Was ist Spherozytose?
Die Spherozytose ist eine angeborene Bluterkrankung, bei der die roten Blutkörperchen verformt sind, was zu einer erhöhten Abbaurate und Anämie für den Patienten führt, da die Versorgung mit roten Blutkörperchen erschöpft ist. Es ist ein dominantes Merkmal und kann sich je nach der genauen Kombination der Gene, die eine Person erbt, in unterschiedlichem Ausmaß manifestieren. Es gibt Behandlungsmöglichkeiten, obwohl es nicht möglich ist, die Krankheit vollständig zu heilen, da dies auf ein angeborenes genetisches Problem mit der Kodierung zurückzuführen ist, die der Körper verwendet, um rote Blutkörperchen zu produzieren.

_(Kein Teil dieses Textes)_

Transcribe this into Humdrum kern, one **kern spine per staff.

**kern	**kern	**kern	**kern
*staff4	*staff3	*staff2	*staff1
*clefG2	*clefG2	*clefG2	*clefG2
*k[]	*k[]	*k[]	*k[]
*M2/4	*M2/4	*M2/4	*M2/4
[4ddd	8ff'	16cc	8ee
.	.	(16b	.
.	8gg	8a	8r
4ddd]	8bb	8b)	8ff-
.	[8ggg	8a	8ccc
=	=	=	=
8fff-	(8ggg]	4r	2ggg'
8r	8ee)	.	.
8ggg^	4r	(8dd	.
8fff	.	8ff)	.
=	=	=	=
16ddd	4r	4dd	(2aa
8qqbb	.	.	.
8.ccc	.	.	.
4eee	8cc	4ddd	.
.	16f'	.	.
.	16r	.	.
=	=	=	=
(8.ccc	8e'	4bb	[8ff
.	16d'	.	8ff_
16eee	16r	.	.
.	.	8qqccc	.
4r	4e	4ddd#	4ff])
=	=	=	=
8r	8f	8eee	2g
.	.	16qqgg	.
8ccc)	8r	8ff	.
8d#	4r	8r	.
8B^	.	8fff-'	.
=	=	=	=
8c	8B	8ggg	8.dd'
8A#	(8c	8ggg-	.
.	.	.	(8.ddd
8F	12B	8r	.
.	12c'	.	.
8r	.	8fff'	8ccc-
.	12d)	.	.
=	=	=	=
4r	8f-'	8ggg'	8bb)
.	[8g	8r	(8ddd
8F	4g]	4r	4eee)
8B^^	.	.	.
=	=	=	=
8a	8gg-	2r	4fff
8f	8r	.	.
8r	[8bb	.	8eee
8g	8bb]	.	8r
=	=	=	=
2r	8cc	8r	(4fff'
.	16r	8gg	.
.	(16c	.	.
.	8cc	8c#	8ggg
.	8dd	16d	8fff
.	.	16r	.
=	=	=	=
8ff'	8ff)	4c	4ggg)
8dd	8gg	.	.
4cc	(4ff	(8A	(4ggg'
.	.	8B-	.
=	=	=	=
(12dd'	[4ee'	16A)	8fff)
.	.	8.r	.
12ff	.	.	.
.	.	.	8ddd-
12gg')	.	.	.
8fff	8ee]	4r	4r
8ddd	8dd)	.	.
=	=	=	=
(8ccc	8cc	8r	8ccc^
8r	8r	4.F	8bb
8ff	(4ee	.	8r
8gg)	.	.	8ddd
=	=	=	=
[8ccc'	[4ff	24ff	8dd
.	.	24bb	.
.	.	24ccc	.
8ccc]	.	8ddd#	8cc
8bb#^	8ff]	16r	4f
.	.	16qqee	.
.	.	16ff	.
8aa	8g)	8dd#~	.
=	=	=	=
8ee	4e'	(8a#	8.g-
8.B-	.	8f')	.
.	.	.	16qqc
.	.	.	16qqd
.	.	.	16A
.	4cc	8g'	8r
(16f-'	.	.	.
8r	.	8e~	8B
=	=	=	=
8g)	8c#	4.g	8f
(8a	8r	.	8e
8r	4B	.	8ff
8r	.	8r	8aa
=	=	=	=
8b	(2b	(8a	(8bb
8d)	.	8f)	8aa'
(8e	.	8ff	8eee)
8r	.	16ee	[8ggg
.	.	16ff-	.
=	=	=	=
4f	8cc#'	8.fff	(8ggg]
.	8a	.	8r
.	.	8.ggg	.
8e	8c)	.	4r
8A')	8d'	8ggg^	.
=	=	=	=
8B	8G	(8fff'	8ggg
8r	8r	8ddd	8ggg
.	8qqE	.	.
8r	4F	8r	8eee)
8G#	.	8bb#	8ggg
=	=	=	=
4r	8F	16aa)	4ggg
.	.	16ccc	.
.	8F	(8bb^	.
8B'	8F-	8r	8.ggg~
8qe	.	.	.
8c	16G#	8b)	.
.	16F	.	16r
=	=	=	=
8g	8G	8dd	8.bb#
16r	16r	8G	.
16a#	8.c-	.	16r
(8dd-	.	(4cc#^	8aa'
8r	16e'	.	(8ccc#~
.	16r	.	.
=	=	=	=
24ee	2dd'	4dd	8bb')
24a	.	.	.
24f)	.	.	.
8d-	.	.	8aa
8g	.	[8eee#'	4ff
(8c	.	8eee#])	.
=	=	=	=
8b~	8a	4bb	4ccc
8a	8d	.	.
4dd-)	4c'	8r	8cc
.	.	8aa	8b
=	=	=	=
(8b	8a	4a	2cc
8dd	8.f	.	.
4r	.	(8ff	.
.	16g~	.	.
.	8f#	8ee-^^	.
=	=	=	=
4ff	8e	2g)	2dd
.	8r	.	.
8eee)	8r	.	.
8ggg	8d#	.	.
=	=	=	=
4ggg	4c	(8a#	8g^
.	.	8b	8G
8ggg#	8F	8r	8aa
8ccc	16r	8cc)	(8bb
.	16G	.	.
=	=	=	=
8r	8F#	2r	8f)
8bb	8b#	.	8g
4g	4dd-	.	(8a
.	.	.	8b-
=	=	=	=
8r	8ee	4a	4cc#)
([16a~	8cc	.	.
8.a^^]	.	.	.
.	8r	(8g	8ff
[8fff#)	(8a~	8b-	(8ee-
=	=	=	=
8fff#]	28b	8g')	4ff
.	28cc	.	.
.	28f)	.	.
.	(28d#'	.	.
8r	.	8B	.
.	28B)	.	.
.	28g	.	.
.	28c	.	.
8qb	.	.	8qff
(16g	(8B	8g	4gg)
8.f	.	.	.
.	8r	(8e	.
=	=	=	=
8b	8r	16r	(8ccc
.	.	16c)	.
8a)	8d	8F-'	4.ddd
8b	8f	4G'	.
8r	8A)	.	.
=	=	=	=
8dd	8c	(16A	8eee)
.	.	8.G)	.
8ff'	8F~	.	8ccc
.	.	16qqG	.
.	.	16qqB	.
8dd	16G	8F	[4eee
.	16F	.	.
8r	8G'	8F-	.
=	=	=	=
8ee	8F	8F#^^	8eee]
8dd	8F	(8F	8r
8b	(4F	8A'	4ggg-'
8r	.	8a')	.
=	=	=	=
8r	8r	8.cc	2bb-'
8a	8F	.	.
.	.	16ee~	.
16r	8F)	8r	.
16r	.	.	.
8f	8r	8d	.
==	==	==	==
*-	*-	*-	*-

Diese Störung wird manchmal als Zellmembranstörung bezeichnet, da sie Fehler in den Proteinen beinhaltet, die zur Herstellung der Membran aus roten Blutkörperchen verwendet werden. Bei gesunden Personen haben rote Blutkörperchen normalerweise die Form einer Scheibe mit erhöhten Rändern, die manchmal mit der eines Donuts mit gefülltem Zentrum verglichen wird. Bei Patienten mit Sphärozytose sind die roten Blutkörperchen kugelförmig und die Oberfläche der Zelle ist klein, wodurch die Zellen zum Platzen neigen.
Wenn die Milz auf die runden Zellen trifft, denkt sie, dass sie krank sind und zerstört sie. Dies kann zu Anämie führen, da der Körper rote Blutkörperchen nicht so schnell produzieren kann, wie die Milz des Patienten sie zerstört. Menschen mit Sphärozytose können Gelbsucht und Milzvergrößerung entwickeln. Sie können sich aufgrund von Anämie auch müde und schwach fühlen und in eine medizinische Krise geraten, wenn die Zahl der roten Blutkörperchen niedrig genug wird.
Die Behandlung von Sphärozytose kann Nahrungsergänzungsmittel sowie Splenektomie und Entfernung der Milz umfassen. Dieses Verfahren stoppt den Abbau roter Blutkörperchen, kann jedoch insbesondere bei kleinen Kindern ein Risiko für den Patienten darstellen. Ärzte können empfehlen, so lange wie möglich auf die Entfernung der Milz zu warten und das Organ nur dann zu entnehmen, wenn dies aus medizinischer Sicht notwendig ist. Nach der Operation sollte der Patient eine Besserung der Symptome feststellen. Die missgebildeten Zellen bleiben bestehen, aber die Anämie verschwindet.
Menschen mit einer familiären Sphärozytose-Vorgeschichte können defekte Gene an ihre Kinder weitergeben, auch wenn sie selbst nicht an der Krankheit leiden. Wie bei anderen genetischen Erkrankungen kann auch bei einem bestimmten Gen eine komplexe Reihe von Wechselwirkungen auftreten, und Menschen können schädliche Gene mit sich bringen, die möglicherweise Bluterkrankungen verursachen, ohne sich dessen bewusst zu sein. Manchmal verbinden sich diese Gene auf unglückliche Weise und verursachen ungewöhnlich schwere Störungen.